Distance from Lands End: 558.92 miles
Distance to John o’Groats: 461.08 miles
Number of gates we had to open: 8
Number of Scottish bank notes received: 1
Once we knew the tandem was back in one piece and operational again last night we managed to relax, and we enjoyed dinner at Sheila’s Cottage, and a very good bottle of Zinfandel, so the Captain’s birthday hadn’t gone entirely uncelebrated!
We knew we didn’t have a long day today, so we hadn’t planned an early start, but we woke before the alarm this morning, and summoned by delicious bacon smells, found ourselves in the breakfast room before 8:30. After breakfast and the usual paranoid check for anything we might have left behind, we bid goodbye to Marcel, the big black and white house cat at Thorneyfield, who looks you straight in the eye with a spooky air of extra-terrestrial intelligence. We had been very comfortable at this guest house, with the fluffiest towels we’d encountered since Land’s End, and a genuinely warm welcome from the owners.
We left Ambleside on the Rydal road, with the early morning sun hidden now by slightly ominous clouds. As we passed Rydal Water it began to rain, but we were so glad just to be on the move again that it didn’t seem to matter a bit, and we donned our rain jackets and carried on. Rydal Water soon gave way to Grasmere, and the brief shower stopped. We could see Helms Crag now, better known as the Lion and the Lamb, on the other side of the valley.
Also looming up ahead was our first serious climb for days, Dunmail Raise – a long steady grind up to 800 feet. We’d been up Dunmail Raise in January, but it was cold, wet and misty then, so it was not surprising that it seemed much easier today. We must be fitter than we were in January, and when all your energy can go into getting you up the hill, rather than also having to keep you warm, it makes a difference. We stopped at the top to take pictures, a great view back down towards Grasmere.
After the climb, it was a good coast down to the southern end of Thirlmere, and we really enjoyed a lovely quiet section around the western side of the lake. There’s forestry and logging around Thirlmere, but no boats and very few people. Noisy jets there are, though, and we saw several hurtle past in the airspace above the lake, between the high fells on either side.
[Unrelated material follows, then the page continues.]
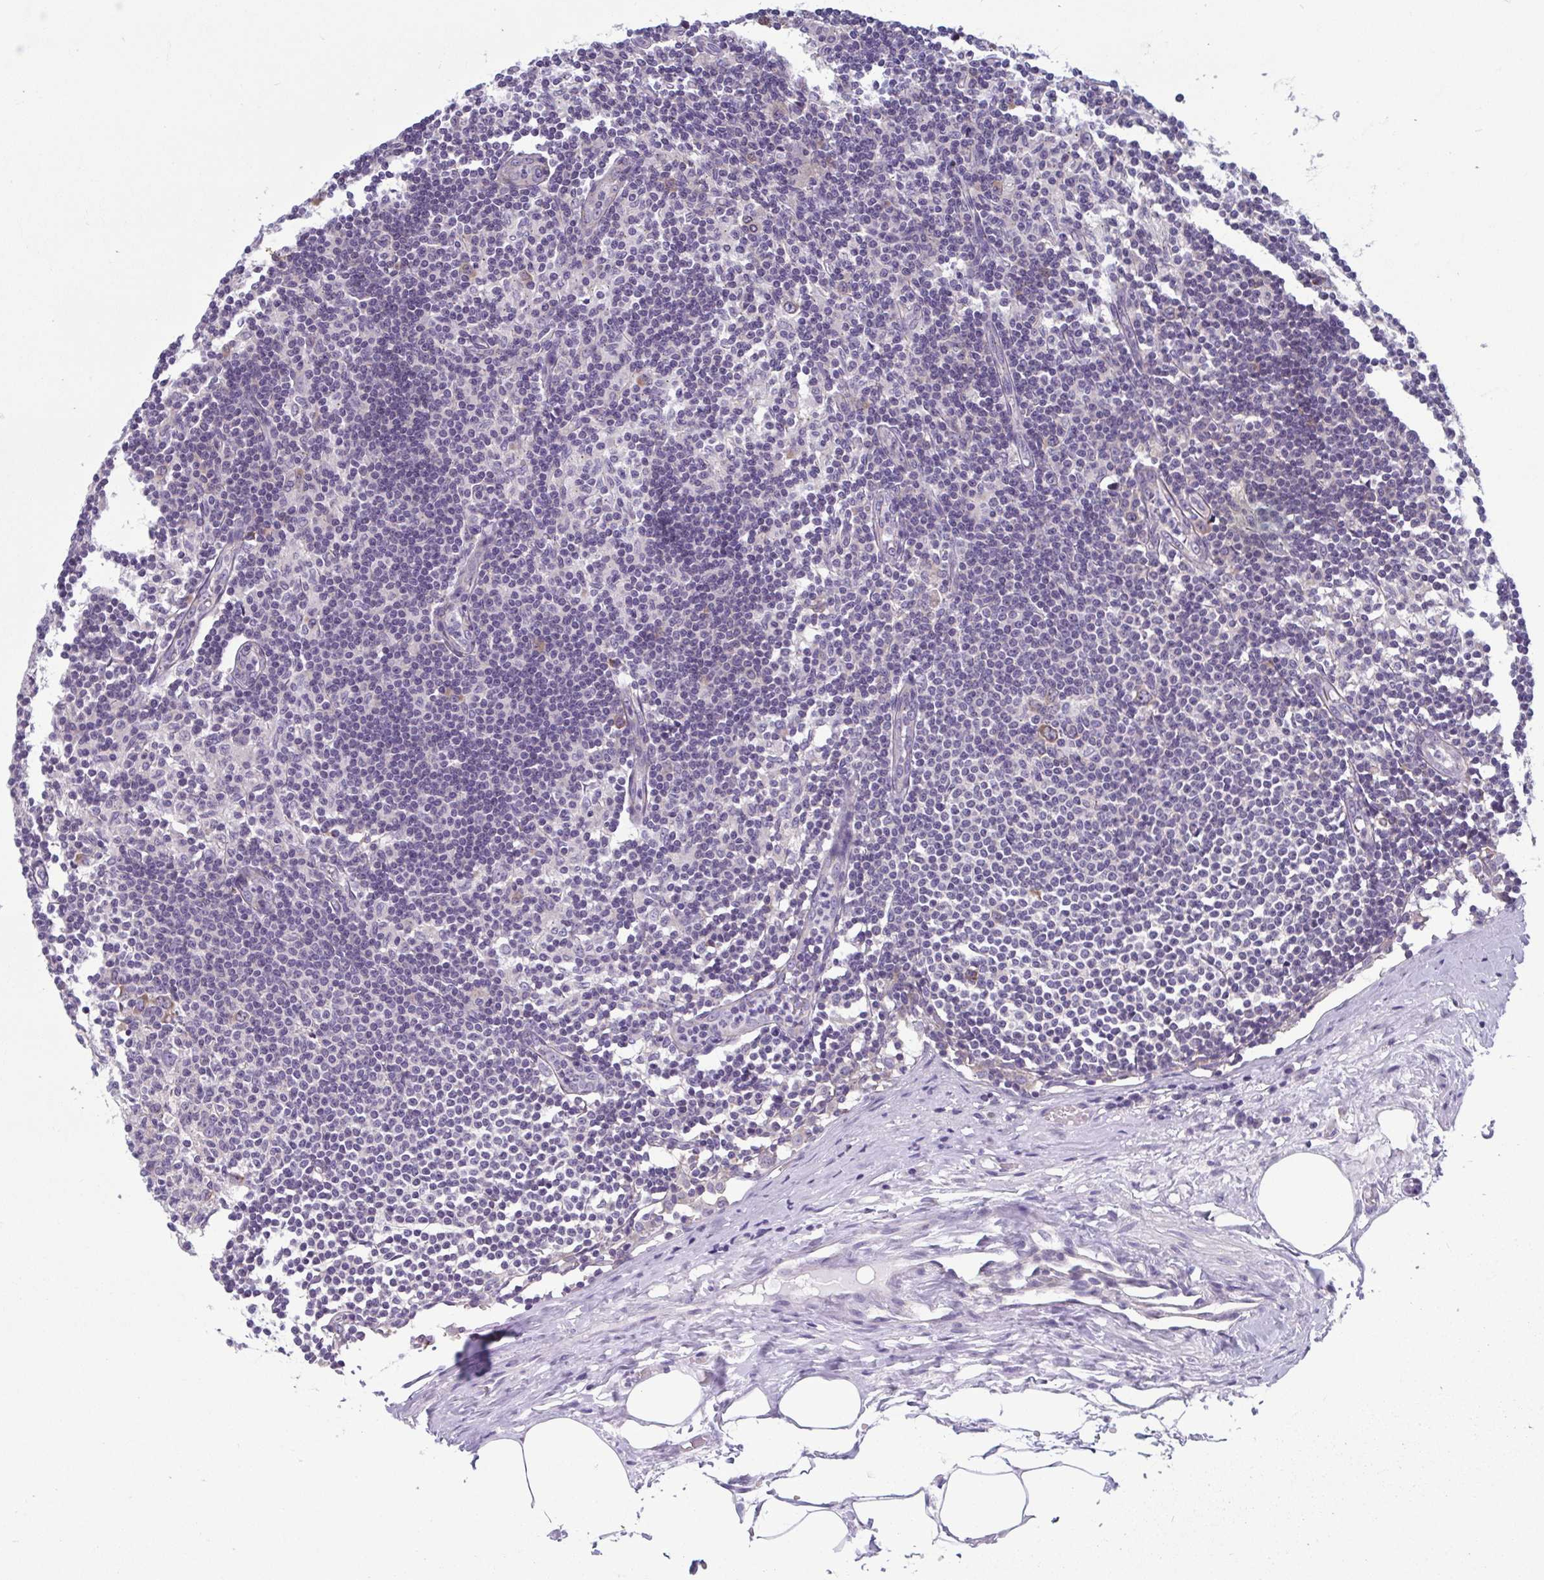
{"staining": {"intensity": "moderate", "quantity": "<25%", "location": "cytoplasmic/membranous"}, "tissue": "lymph node", "cell_type": "Germinal center cells", "image_type": "normal", "snomed": [{"axis": "morphology", "description": "Normal tissue, NOS"}, {"axis": "topography", "description": "Lymph node"}], "caption": "Protein analysis of unremarkable lymph node demonstrates moderate cytoplasmic/membranous staining in about <25% of germinal center cells.", "gene": "TMEM108", "patient": {"sex": "female", "age": 69}}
It’s always been a feature of the Lakes that the idyllic peace of the countryside can be shattered by the ear-splitting scream of a jet passing at high speed overhead. It happens in the Dales too, and if you see the jet first you can sometimes get your fingers in your ears in time, as the sound follows behind the aircraft.
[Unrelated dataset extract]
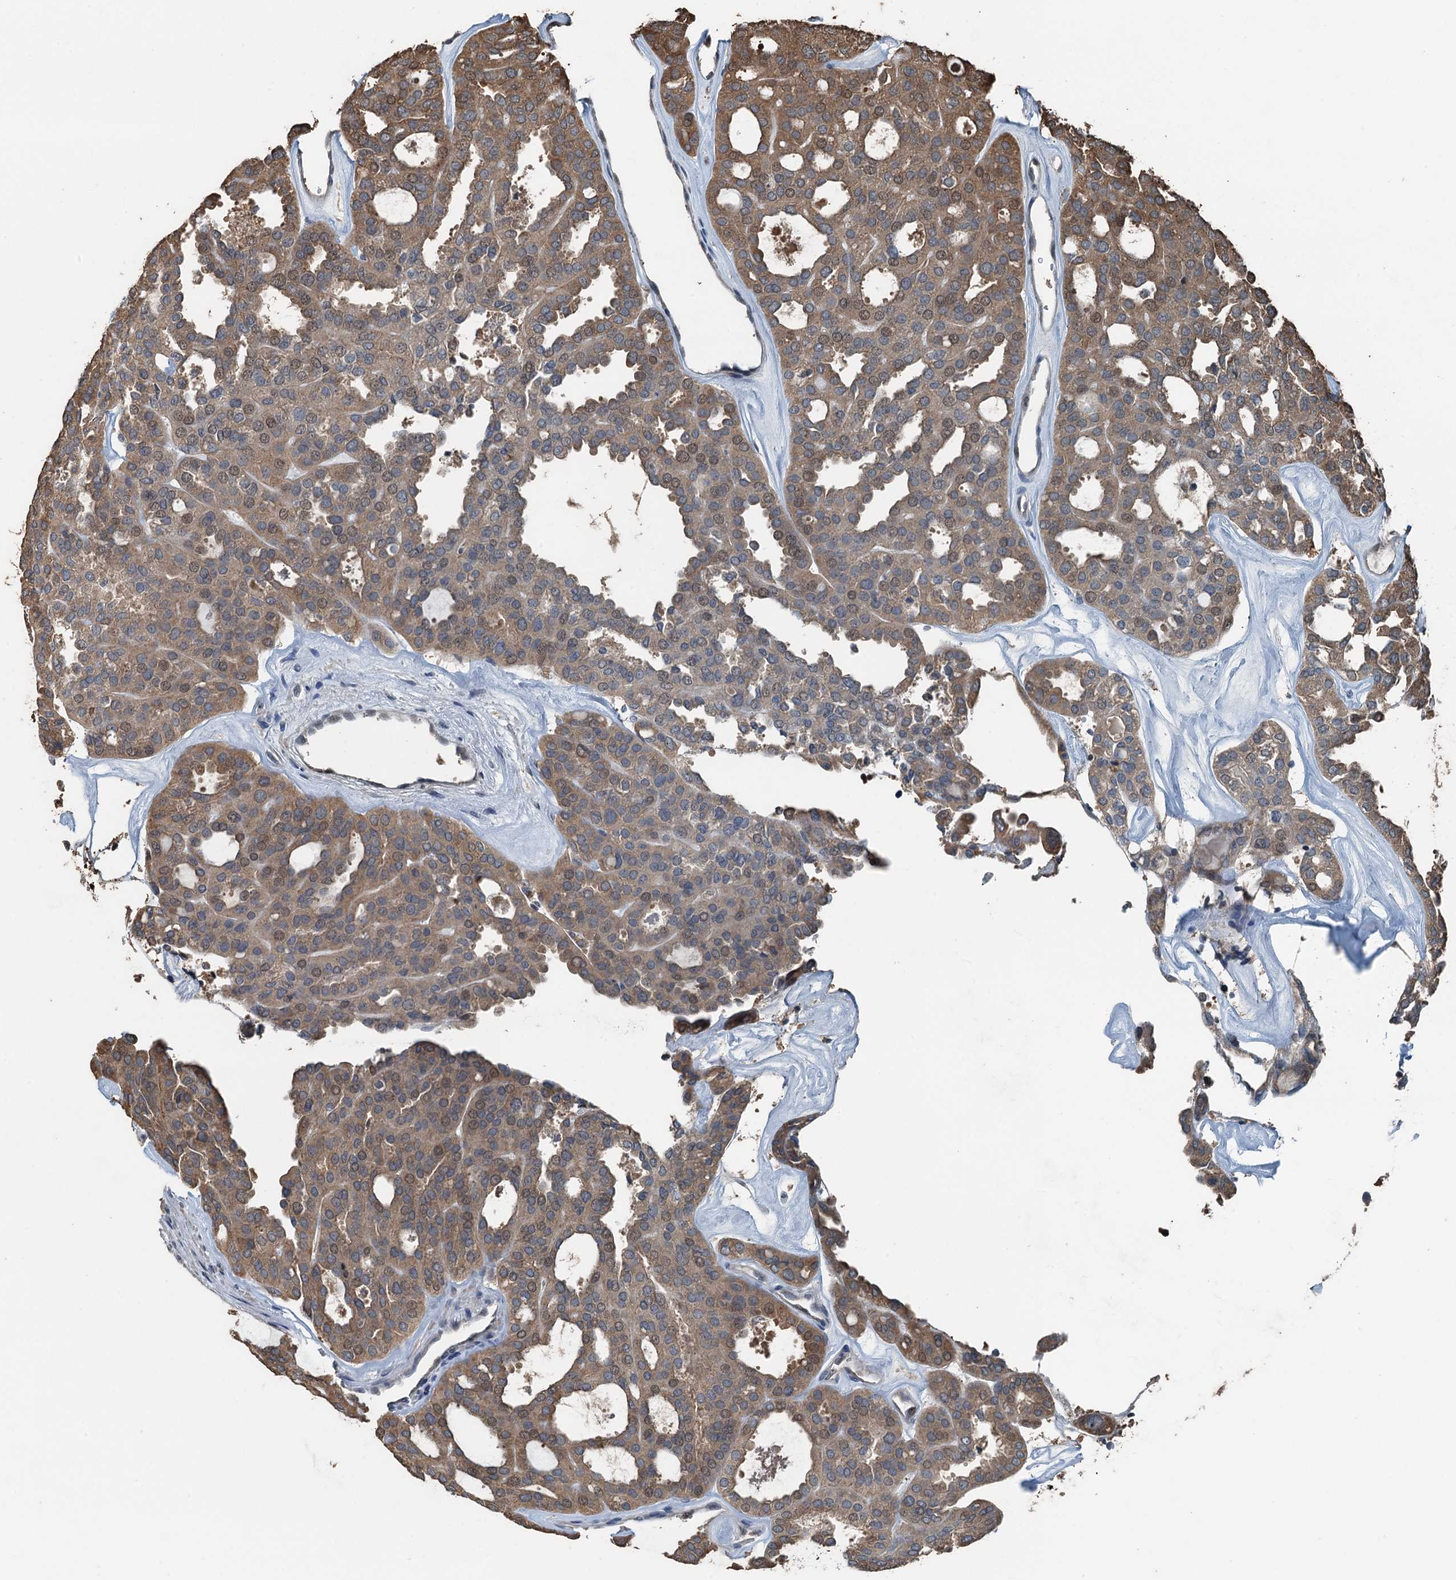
{"staining": {"intensity": "weak", "quantity": "25%-75%", "location": "cytoplasmic/membranous,nuclear"}, "tissue": "thyroid cancer", "cell_type": "Tumor cells", "image_type": "cancer", "snomed": [{"axis": "morphology", "description": "Follicular adenoma carcinoma, NOS"}, {"axis": "topography", "description": "Thyroid gland"}], "caption": "Immunohistochemistry of human thyroid cancer (follicular adenoma carcinoma) reveals low levels of weak cytoplasmic/membranous and nuclear positivity in approximately 25%-75% of tumor cells. (Stains: DAB in brown, nuclei in blue, Microscopy: brightfield microscopy at high magnification).", "gene": "PIGN", "patient": {"sex": "male", "age": 75}}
As we rode up to the top of the lake, a huge skein of geese (is that right?) flew overhead in V formation, honking away to each other. We turned right across the top of the dam, and took the marked cycleway through to the Threlkeld road. At Threlkeld our route coincided for a while with the official Coast to Coast cycle route, and there was a marked CTC cycle path, which we followed, avoiding the busy A66. The route took us through lots of gates, each of which we had to stop and open, but it was worth it for the wonderful traffic free cycling, as we contoured around the foot of Blencathra. A second hooting formation of geese flew over, or perhaps it was the first lot again, having problems with their GPS.
After the last gate we stopped for a water break, and were caught up by three Coast-to-Coasters who were raising money for a domestic violence refuge in their home town of Bolton. They stopped and we chatted and exchanged road stories for a while, before they headed off, having much further to go today than we did.
At Mungrisdale we rejoined the road, but it was just a tiny ribbon of tarmac threading around the foothills of Blencathra, and the views were spectacular. On each side of the road the gorse was in full bloom, and in the sunshine now the yellow flowers were almost sunflower coloured. We’d planned to stop at the pub in Hesket Newmarket for lunch, as Calvin at Ghyllside Cycles had recommended it heartily for its beers, but when we arrived we found that it doesn’t open at lunchtime during the week, unfortunately. We fortified ourselves with oat shortbread biscuits from Thorneyfield (strange combination, but very tasty), and pushed on to Sour Nook. The Inn there was open, and we had lunch, and a chat with a man rebuilding a motorhome in the grounds. He told us that a lady walking the End-to-End had come through a week before. Now that’s serious! She was doing around 10 miles a day, and taking three months over the trip. Like us, she’d be well over half way now.
After lunch in the sun in the beer garden we set off for our last ten miles into Carlisle. Strange to think that Ambleside and Carlisle are so close, when one is in the heart of the Lakes, and the other sounds like it’s nearly in Scotland. It was pretty much downhill all the way, with the Pennines just becoming visible on the horizon to the east. We located a B&B easily, mildly eccentric but perfectly good, and were quickly settled in for our evening routine.
This will be our last night in England – tomorrow we cross the border, and start the tartan leg of the trip. Hoots, etc!